HTML5 ARTICLE

April 09, 2013

HTML5-Capable Browsers are Making Inroads, says New ABI Research Report


There has been more than a bit of debate about the impact and importance of HTML5 in terms of potentially taking a chunk of the app store market share away, by enabling developers to be Web-centric for the delivery of their intellectual property.  

ABI Research (NewsAlert) details this in its most recent Mobile Applications Research Service report. 

The good news is that the research is first predicting that mobile devices with HTML5-compatible browsers will total 1.4 billion at end of 2013. This represents a very healthy annual increase of 87 percent. The not-so-good news is that while the proliferation of mobile devices that are HTML5 capable has reached more than critical mass, ABI found that mobile apps developers in practice continue to choose the native model over the Web for their releases.  

In short, this is like the line from the play, Waiting for Godot, where the constant refrain is, “When will he ever come?” Translated, the question remains: when will it really be the year of HTML5?

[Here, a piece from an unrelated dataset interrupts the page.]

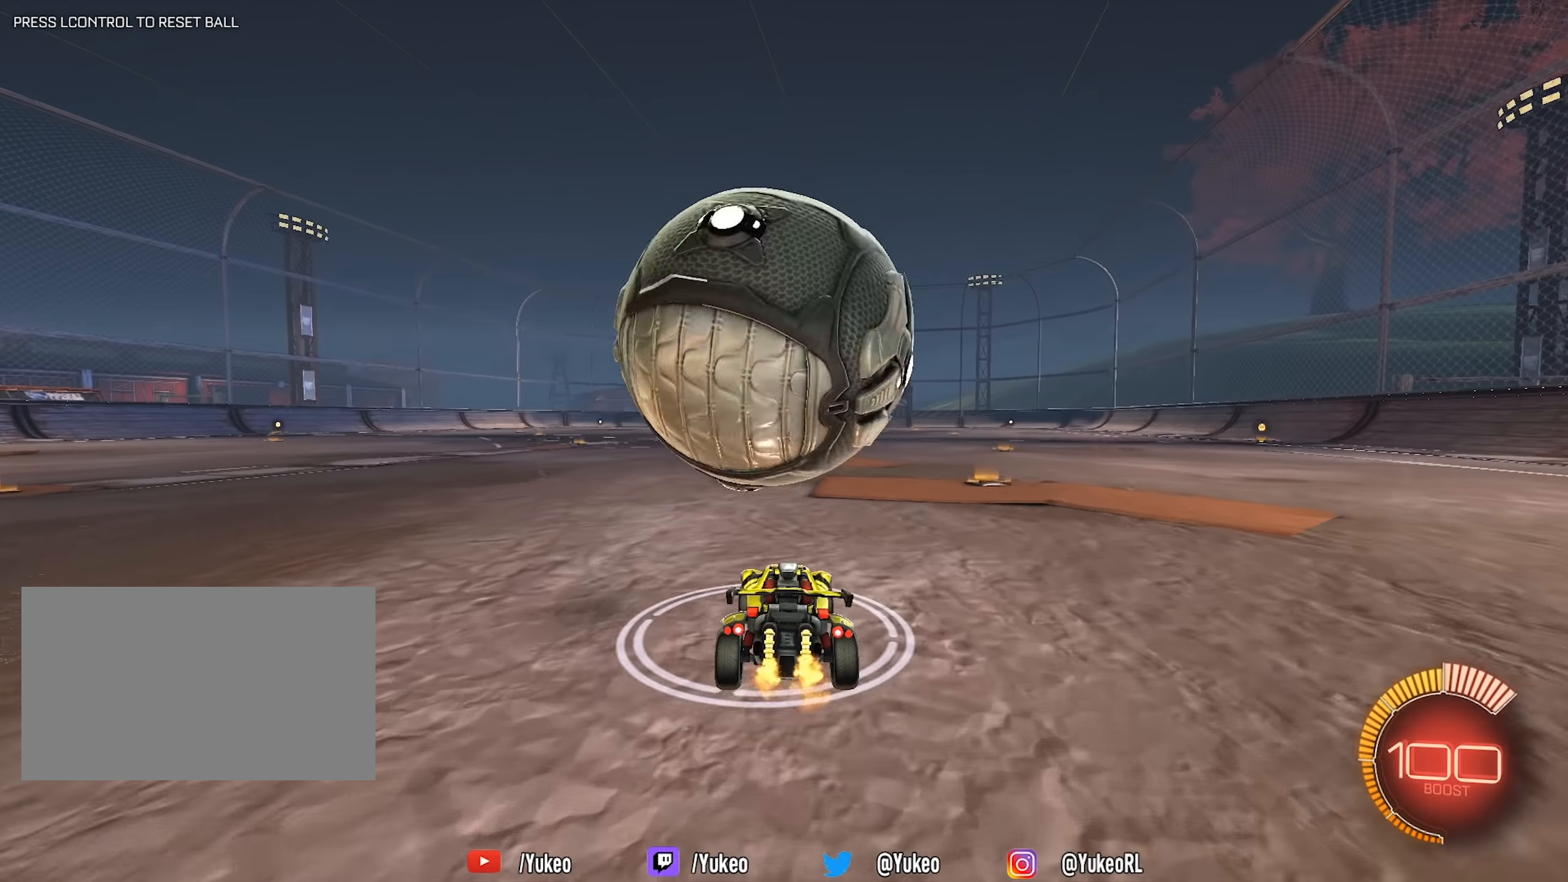
{"keys": ["w"], "mouse": ["left"], "events": [[233, "mouse_left", "down"], [383, "w", "down"], [416, "a", "down"], [466, "a", "up"]]}
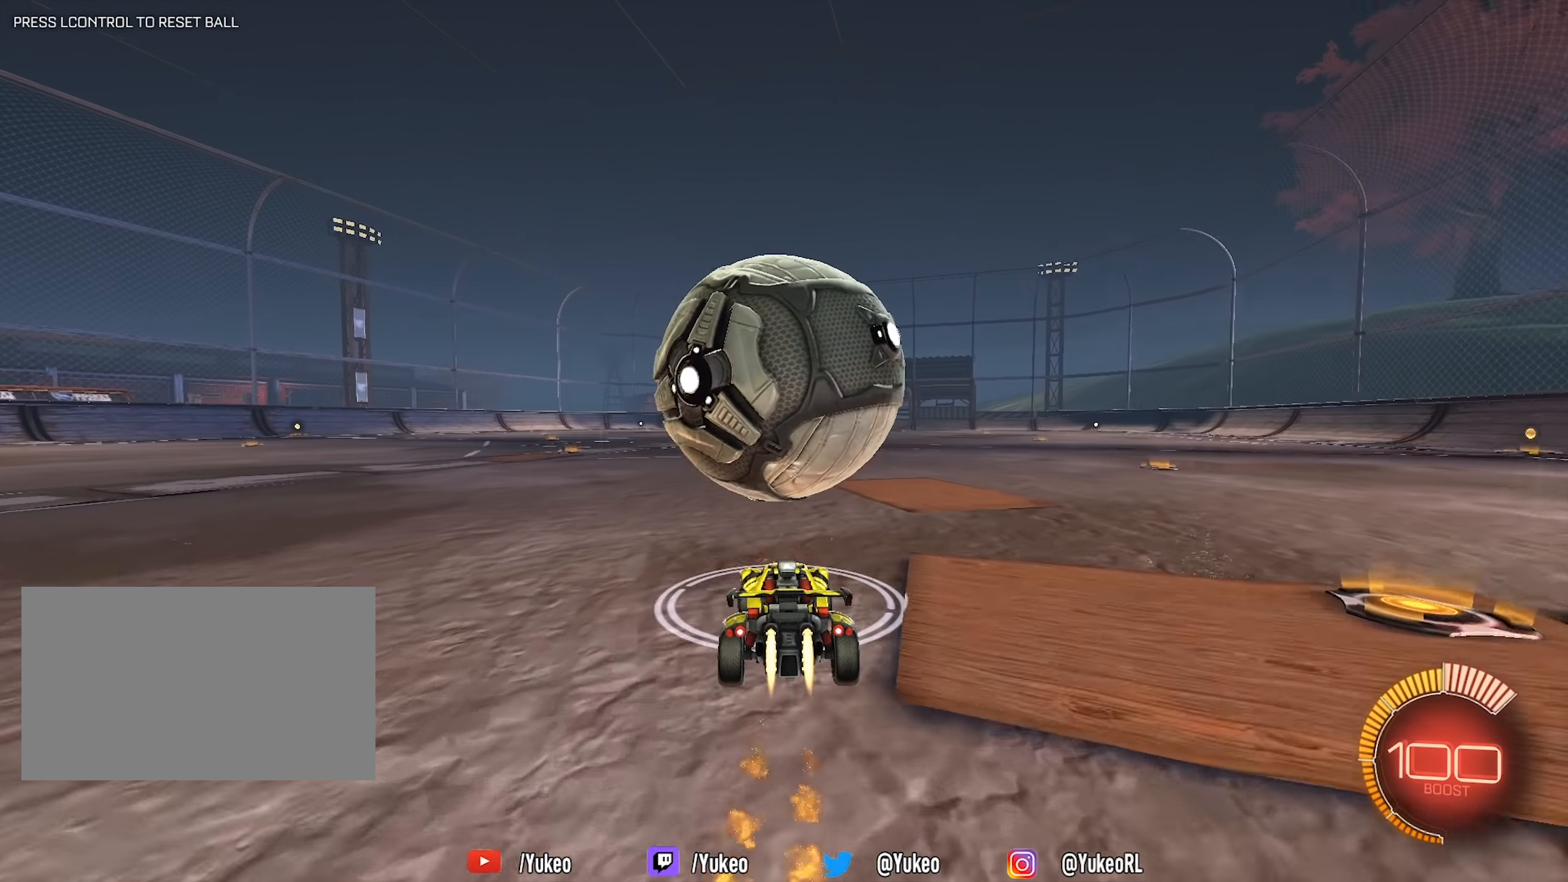
{"keys": [], "mouse": [], "events": [[200, "d", "down"], [300, "d", "up"], [433, "mouse_left", "up"], [483, "w", "up"]]}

ABI Research senior analyst Aapo Markkanen summed up the findings: “While some two years ago it still looked like 2013 could be the Year of Web App, it’s now looking like that this will prove more like the Year of Hybrid. HTML5 is making strides, but mainly through developers that take advantage of increasingly capable cross-platform development tools. Meanwhile, there aren’t many signs of full-blown web apps effectively challenging the native way.”

Hope is on the Horizon

While the natives still rule, they’re getting restless. ABI did find that two parallel trends that they contend are going to accelerate HTML5 developer interest to get moving. The report notes that, “The support for HTML5 features and browsers will be gradually baked deeper into operating systems, making the web apps speedier and more responsive. This will be partially driven by the upcoming wave of open-source platforms – Firefox OS, Sailfish, Tizen, and Ubuntu (NewsAlert) – but at the end of the day the most significant factor may turn out to be Android’s eventual convergence with Chrome.” 

Given all of the growing antitrust concerns surrounding not just Google’s (News Alert) dominance via search, but now concerns about Android as well, the convergence issue may end up being decided by policy makers and not technologists.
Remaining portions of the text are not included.